Hi @ryanhill1!
Unfortunately, the behavior you see is expected — PennyLane currently does not support differentiation of QNodes that return samples; only gradients of deterministic measurement statistics, such as expectation values,
This is because sampling is stochastic in nature, and the gradient is not well defined. (A similar problem is occurs in classical ML software, where introducing stochasticity will break the automatic differentiation).
The latest development version of PennyLane, however, has a new feature that will solve this problem — you can now pass batches of shots to the QNode, which will be taken into account when performing measurement statistics such as expectation values.
For example, consider:
dev = qml.device("default.qubit", wires=num_qubits, shots=[(1, shots)])
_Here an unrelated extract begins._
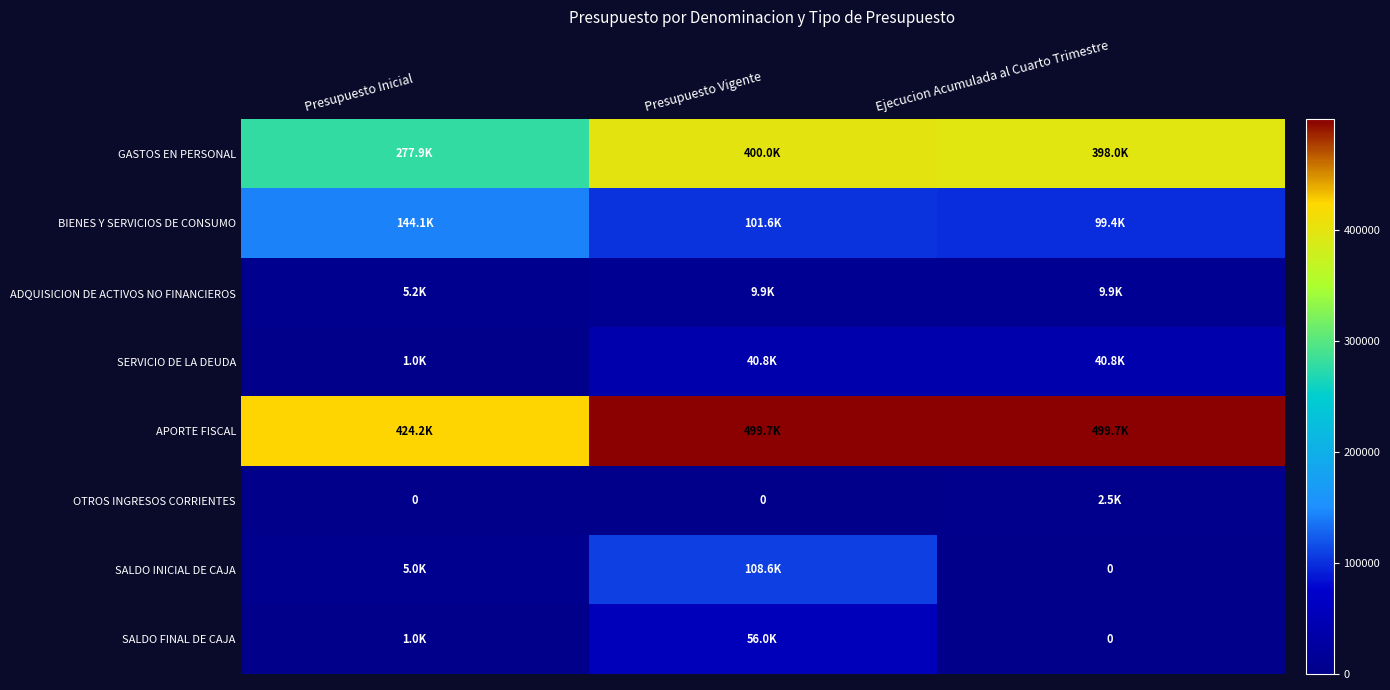

At Ejecucion Acumulada al Cuarto Trimestre, list the series in order from smallest to largest.

SALDO INICIAL DE CAJA, SALDO FINAL DE CAJA, OTROS INGRESOS CORRIENTES, ADQUISICION DE ACTIVOS NO FINANCIEROS, SERVICIO DE LA DEUDA, BIENES Y SERVICIOS DE CONSUMO, GASTOS EN PERSONAL, APORTE FISCAL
Here, we are specifying to the device that we want to compute single-shot expectation values, shots
number of times. Since we are now requesting expectation values (albeit, single-shot expectation values), the gradient is now well-defined! We can continue as in your code, with slight tweaks:
import pennylane as qml
import pennylane.numpy as np
num_qubits = 2
shots = 500
depth = 2
params = 2 * np.pi * np.random.randn(depth, num_qubits, 3)
dev = qml.device("default.qubit", wires=num_qubits, shots=[(1, shots)])
@qml.qnode(dev)
def circuit(params):
for i in range(num_qubits):
qml.Hadamard(wires=i)
for i in range(num_qubits):
qml.RX(np.pi / 4.0, wires=i)
for i in range(num_qubits):
for j in range(depth):
qml.Rot(params[i][j][0], params[i][j][1], params[i][j][2], wires=i)
return [qml.expval(qml.PauliZ(i)) for i in range(num_qubits)]
def cost(params):
sample = np.sum(circuit(params).T, axis=0)
count = np.sum(sample == 0)
return count
If you try to differentiate the cost function, it will now work, however you will find that the gradient will always be zero:
>>> qml.grad(cost)(params)
/home/josh/miniconda3/envs/37/lib/python3.7/site-packages/autograd/tracer.py:14: UserWarning: Output seems independent of input.
warnings.warn("Output seems independent of input.")
[[[0. 0. 0.]
[0. 0. 0.]]
[[0. 0. 0.]
[0. 0. 0.]]]
As far as I can tell, this is because Autograd (which PennyLane is using as a classical autodiff backend) does not support boolean operations such as np.sum(sample == 0)
. I tried replacing it with np.count_nonzero(sample)
, but ran into the same issue.
This is most likely because these operations are discrete, and thus not differentiable.
You may have to reformulate your cost function to be a continuous function before computing the gradient will work!